Emergency Notification by Sector: What It Looks Like in Practice
Manufacturing
A chemical plant deploys Pickcel across 42 screens in five production zones. On detection of a gas leak in Zone D, the system broadcasts a shelter-in-place alert to Zone D screens and an evacuation alert to adjacent zones. Workers see clear, colour-coded instructions without relying on hearing the PA system above machinery noise. See how manufacturing digital signage handles high-noise, multi-zone environments.
Healthcare
A regional hospital uses Pickcel across corridor screens, waiting room displays, and staff break room monitors. A Code Red alert in Ward 7 triggers a full-screen broadcast with ward-specific evacuation instructions. Patients in the waiting area receive a clear instruction to remain seated. Ward 7 staff see the evacuation route on their corridor screens. The broadcast reaches all three audiences from one action. Explore healthcare digital signage for hospital and clinic deployments.
Corporate campus
A multi-building corporate campus activates a lockdown alert following a security event at Building C. The Pickcel broadcast overrides all 110 screens across the campus. Building-specific instructions direct occupants to secured areas. Senior leadership, monitoring remotely, confirms that the broadcast has reached all screens via the dashboard.
Retail
A large retail outlet activates an emergency broadcast during a fire alarm. Staff-facing back-of-house screens display evacuation procedures for each department. Customer-facing floor screens display clear exit directions. Both audiences receive their respective instructions simultaneously from one broadcast action.
What Digital Signage Cannot Replace
Pickcel is a visual communication layer. It is not a certified life-safety system.
In most jurisdictions, commercial facilities are legally required to maintain certified emergency notification systems: fire alarm systems compliant with NFPA 72, PA systems meeting specified decibel thresholds, emergency exit lighting meeting IEC or OSHA standards, and documented emergency action plans. These are regulatory requirements. Digital signage does not satisfy them.
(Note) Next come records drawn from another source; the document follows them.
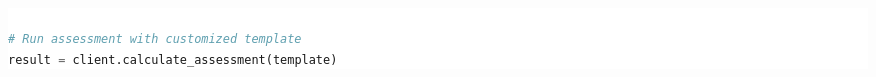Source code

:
 ```python

# Run assessment with customized template
result = client.calculate_assessment(template)
```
If your fire safety plan requires a certified fire alarm activation system, Pickcel does not fulfil that requirement. If local regulations mandate a specific audible alert system, digital signage screens do not substitute for it.
What Pickcel does: it adds a visual broadcast layer to an existing emergency communication framework. Used alongside a certified system, it closes the visual gap that PA and static signage leave open. It is a supplement, not a substitute.
Before implementing digital signage as part of your emergency communication plan, consult your building’s safety engineer, your local fire authority, and the regulatory requirements that apply to your facility type and jurisdiction. Compliance requirements vary by country, industry, and facility size.